◆ Work task
Print each of the rows below verbatim, line for line.

◆ Rows excerpted from a collection
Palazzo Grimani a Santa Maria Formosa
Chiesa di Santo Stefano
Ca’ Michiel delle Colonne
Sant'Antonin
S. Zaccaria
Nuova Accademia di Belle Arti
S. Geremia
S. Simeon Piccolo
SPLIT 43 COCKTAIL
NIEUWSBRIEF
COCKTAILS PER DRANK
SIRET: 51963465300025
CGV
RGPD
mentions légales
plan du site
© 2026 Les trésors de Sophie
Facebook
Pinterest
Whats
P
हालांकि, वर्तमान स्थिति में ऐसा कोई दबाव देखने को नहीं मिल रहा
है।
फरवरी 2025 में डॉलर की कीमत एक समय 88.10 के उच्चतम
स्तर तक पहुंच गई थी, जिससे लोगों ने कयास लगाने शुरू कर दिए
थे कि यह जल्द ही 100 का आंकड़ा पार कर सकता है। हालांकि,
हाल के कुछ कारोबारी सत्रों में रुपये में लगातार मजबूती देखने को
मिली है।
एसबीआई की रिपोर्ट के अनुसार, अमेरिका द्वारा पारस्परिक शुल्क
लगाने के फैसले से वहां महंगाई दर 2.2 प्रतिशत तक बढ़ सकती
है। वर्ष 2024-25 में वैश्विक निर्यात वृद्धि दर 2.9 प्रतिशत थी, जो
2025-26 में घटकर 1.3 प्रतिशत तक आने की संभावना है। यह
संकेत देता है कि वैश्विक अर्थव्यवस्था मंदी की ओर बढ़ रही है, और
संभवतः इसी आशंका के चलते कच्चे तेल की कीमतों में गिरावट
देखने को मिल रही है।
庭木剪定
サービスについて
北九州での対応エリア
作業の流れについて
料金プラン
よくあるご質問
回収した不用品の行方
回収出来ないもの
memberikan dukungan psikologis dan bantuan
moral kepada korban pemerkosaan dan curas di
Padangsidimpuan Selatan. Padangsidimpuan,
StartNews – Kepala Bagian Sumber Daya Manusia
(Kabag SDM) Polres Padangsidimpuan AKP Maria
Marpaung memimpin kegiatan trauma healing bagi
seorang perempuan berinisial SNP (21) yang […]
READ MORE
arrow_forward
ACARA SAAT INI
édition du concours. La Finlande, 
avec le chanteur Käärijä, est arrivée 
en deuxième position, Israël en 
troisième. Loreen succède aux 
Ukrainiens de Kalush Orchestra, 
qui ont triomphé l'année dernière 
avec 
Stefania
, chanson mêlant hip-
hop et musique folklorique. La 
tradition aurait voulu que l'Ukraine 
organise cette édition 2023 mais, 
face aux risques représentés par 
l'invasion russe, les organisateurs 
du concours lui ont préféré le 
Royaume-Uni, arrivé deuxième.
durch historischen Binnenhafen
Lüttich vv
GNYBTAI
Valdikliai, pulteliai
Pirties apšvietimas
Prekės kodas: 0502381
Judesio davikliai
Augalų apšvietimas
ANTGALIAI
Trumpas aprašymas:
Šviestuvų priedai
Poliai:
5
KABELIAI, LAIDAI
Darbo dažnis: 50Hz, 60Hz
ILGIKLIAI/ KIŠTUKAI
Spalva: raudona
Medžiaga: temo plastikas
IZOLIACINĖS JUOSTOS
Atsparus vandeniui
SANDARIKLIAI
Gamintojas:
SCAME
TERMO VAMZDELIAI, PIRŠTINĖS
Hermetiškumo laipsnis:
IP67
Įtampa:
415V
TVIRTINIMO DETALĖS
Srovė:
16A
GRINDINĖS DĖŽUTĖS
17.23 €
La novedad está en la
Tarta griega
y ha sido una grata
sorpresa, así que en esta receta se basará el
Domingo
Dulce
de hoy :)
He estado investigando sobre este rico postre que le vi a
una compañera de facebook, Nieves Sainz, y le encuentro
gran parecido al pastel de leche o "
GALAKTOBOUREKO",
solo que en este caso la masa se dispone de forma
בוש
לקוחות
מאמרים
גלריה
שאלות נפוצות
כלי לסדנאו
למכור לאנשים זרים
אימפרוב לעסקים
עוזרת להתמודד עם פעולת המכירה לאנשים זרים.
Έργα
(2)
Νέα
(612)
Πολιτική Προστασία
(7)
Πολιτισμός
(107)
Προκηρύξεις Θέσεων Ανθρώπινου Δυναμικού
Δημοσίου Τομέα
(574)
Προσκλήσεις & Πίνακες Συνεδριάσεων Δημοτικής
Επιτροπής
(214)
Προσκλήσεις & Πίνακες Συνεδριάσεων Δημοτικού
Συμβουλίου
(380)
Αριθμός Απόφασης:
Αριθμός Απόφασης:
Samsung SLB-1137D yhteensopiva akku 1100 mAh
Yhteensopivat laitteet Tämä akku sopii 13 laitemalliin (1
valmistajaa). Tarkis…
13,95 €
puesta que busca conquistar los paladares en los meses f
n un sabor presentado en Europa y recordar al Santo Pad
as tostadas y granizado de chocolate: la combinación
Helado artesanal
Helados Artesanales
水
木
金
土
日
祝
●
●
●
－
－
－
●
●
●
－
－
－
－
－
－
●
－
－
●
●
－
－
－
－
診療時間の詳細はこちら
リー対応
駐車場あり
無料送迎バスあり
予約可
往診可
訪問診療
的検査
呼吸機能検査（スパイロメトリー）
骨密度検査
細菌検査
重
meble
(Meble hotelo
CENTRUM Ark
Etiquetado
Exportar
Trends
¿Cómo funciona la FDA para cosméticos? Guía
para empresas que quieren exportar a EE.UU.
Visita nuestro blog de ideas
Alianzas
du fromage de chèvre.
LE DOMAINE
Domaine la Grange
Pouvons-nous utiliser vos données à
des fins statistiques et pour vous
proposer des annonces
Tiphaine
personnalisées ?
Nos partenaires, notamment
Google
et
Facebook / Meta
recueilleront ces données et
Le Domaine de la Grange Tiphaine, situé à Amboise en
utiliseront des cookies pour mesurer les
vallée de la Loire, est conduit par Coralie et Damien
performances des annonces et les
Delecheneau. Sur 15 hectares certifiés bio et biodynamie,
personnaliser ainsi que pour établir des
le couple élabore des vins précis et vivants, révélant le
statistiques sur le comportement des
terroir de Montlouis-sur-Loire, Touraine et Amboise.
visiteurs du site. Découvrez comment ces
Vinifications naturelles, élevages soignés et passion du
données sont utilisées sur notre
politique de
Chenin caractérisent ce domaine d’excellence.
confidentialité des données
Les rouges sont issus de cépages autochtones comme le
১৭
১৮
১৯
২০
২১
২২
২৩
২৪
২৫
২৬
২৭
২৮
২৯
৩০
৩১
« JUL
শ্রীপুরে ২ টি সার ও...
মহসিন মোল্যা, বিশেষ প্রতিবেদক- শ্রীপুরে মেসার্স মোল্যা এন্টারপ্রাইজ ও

◆ Solution to the problem
Palazzo Grimani a Santa Maria Formosa
Chiesa di Santo Stefano
Ca’ Michiel delle Colonne
Sant'Antonin
S. Zaccaria
Nuova Accademia di Belle Arti
S. Geremia
S. Simeon Piccolo
SPLIT 43 COCKTAIL
NIEUWSBRIEF
COCKTAILS PER DRANK
SIRET: 51963465300025
CGV
RGPD
mentions légales
plan du site
© 2026 Les trésors de Sophie
Facebook
Pinterest
Whats
P
हालांकि, वर्तमान स्थिति में ऐसा कोई दबाव देखने को नहीं मिल रहा
है।
फरवरी 2025 में डॉलर की कीमत एक समय 88.10 के उच्चतम
स्तर तक पहुंच गई थी, जिससे लोगों ने कयास लगाने शुरू कर दिए
थे कि यह जल्द ही 100 का आंकड़ा पार कर सकता है। हालांकि,
हाल के कुछ कारोबारी सत्रों में रुपये में लगातार मजबूती देखने को
मिली है।
एसबीआई की रिपोर्ट के अनुसार, अमेरिका द्वारा पारस्परिक शुल्क
लगाने के फैसले से वहां महंगाई दर 2.2 प्रतिशत तक बढ़ सकती
है। वर्ष 2024-25 में वैश्विक निर्यात वृद्धि दर 2.9 प्रतिशत थी, जो
2025-26 में घटकर 1.3 प्रतिशत तक आने की संभावना है। यह
संकेत देता है कि वैश्विक अर्थव्यवस्था मंदी की ओर बढ़ रही है, और
संभवतः इसी आशंका के चलते कच्चे तेल की कीमतों में गिरावट
देखने को मिल रही है।
庭木剪定
サービスについて
北九州での対応エリア
作業の流れについて
料金プラン
よくあるご質問
回収した不用品の行方
回収出来ないもの
memberikan dukungan psikologis dan bantuan
moral kepada korban pemerkosaan dan curas di
Padangsidimpuan Selatan. Padangsidimpuan,
StartNews – Kepala Bagian Sumber Daya Manusia
(Kabag SDM) Polres Padangsidimpuan AKP Maria
Marpaung memimpin kegiatan trauma healing bagi
seorang perempuan berinisial SNP (21) yang […]
READ MORE
arrow_forward
ACARA SAAT INI
édition du concours. La Finlande, 
avec le chanteur Käärijä, est arrivée 
en deuxième position, Israël en 
troisième. Loreen succède aux 
Ukrainiens de Kalush Orchestra, 
qui ont triomphé l'année dernière 
avec 
Stefania
, chanson mêlant hip-
hop et musique folklorique. La 
tradition aurait voulu que l'Ukraine 
organise cette édition 2023 mais, 
face aux risques représentés par 
l'invasion russe, les organisateurs 
du concours lui ont préféré le 
Royaume-Uni, arrivé deuxième.
durch historischen Binnenhafen
Lüttich vv
GNYBTAI
Valdikliai, pulteliai
Pirties apšvietimas
Prekės kodas: 0502381
Judesio davikliai
Augalų apšvietimas
ANTGALIAI
Trumpas aprašymas:
Šviestuvų priedai
Poliai:
5
KABELIAI, LAIDAI
Darbo dažnis: 50Hz, 60Hz
ILGIKLIAI/ KIŠTUKAI
Spalva: raudona
Medžiaga: temo plastikas
IZOLIACINĖS JUOSTOS
Atsparus vandeniui
SANDARIKLIAI
Gamintojas:
SCAME
TERMO VAMZDELIAI, PIRŠTINĖS
Hermetiškumo laipsnis:
IP67
Įtampa:
415V
TVIRTINIMO DETALĖS
Srovė:
16A
GRINDINĖS DĖŽUTĖS
17.23 €
La novedad está en la
Tarta griega
y ha sido una grata
sorpresa, así que en esta receta se basará el
Domingo
Dulce
de hoy :)
He estado investigando sobre este rico postre que le vi a
una compañera de facebook, Nieves Sainz, y le encuentro
gran parecido al pastel de leche o "
GALAKTOBOUREKO",
solo que en este caso la masa se dispone de forma
בוש
לקוחות
מאמרים
גלריה
שאלות נפוצות
כלי לסדנאו
למכור לאנשים זרים
אימפרוב לעסקים
עוזרת להתמודד עם פעולת המכירה לאנשים זרים.
Έργα
(2)
Νέα
(612)
Πολιτική Προστασία
(7)
Πολιτισμός
(107)
Προκηρύξεις Θέσεων Ανθρώπινου Δυναμικού
Δημοσίου Τομέα
(574)
Προσκλήσεις & Πίνακες Συνεδριάσεων Δημοτικής
Επιτροπής
(214)
Προσκλήσεις & Πίνακες Συνεδριάσεων Δημοτικού
Συμβουλίου
(380)
Αριθμός Απόφασης:
Αριθμός Απόφασης:
Samsung SLB-1137D yhteensopiva akku 1100 mAh
Yhteensopivat laitteet Tämä akku sopii 13 laitemalliin (1
valmistajaa). Tarkis…
13,95 €
puesta que busca conquistar los paladares en los meses f
n un sabor presentado en Europa y recordar al Santo Pad
as tostadas y granizado de chocolate: la combinación
Helado artesanal
Helados Artesanales
水
木
金
土
日
祝
●
●
●
－
－
－
●
●
●
－
－
－
－
－
－
●
－
－
●
●
－
－
－
－
診療時間の詳細はこちら
リー対応
駐車場あり
無料送迎バスあり
予約可
往診可
訪問診療
的検査
呼吸機能検査（スパイロメトリー）
骨密度検査
細菌検査
重
meble
(Meble hotelo
CENTRUM Ark
Etiquetado
Exportar
Trends
¿Cómo funciona la FDA para cosméticos? Guía
para empresas que quieren exportar a EE.UU.
Visita nuestro blog de ideas
Alianzas
du fromage de chèvre.
LE DOMAINE
Domaine la Grange
Pouvons-nous utiliser vos données à
des fins statistiques et pour vous
proposer des annonces
Tiphaine
personnalisées ?
Nos partenaires, notamment
Google
et
Facebook / Meta
recueilleront ces données et
Le Domaine de la Grange Tiphaine, situé à Amboise en
utiliseront des cookies pour mesurer les
vallée de la Loire, est conduit par Coralie et Damien
performances des annonces et les
Delecheneau. Sur 15 hectares certifiés bio et biodynamie,
personnaliser ainsi que pour établir des
le couple élabore des vins précis et vivants, révélant le
statistiques sur le comportement des
terroir de Montlouis-sur-Loire, Touraine et Amboise.
visiteurs du site. Découvrez comment ces
Vinifications naturelles, élevages soignés et passion du
données sont utilisées sur notre
politique de
Chenin caractérisent ce domaine d’excellence.
confidentialité des données
Les rouges sont issus de cépages autochtones comme le
১৭
১৮
১৯
২০
২১
২২
২৩
২৪
২৫
২৬
২৭
২৮
২৯
৩০
৩১
« JUL
শ্রীপুরে ২ টি সার ও...
মহসিন মোল্যা, বিশেষ প্রতিবেদক- শ্রীপুরে মেসার্স মোল্যা এন্টারপ্রাইজ ও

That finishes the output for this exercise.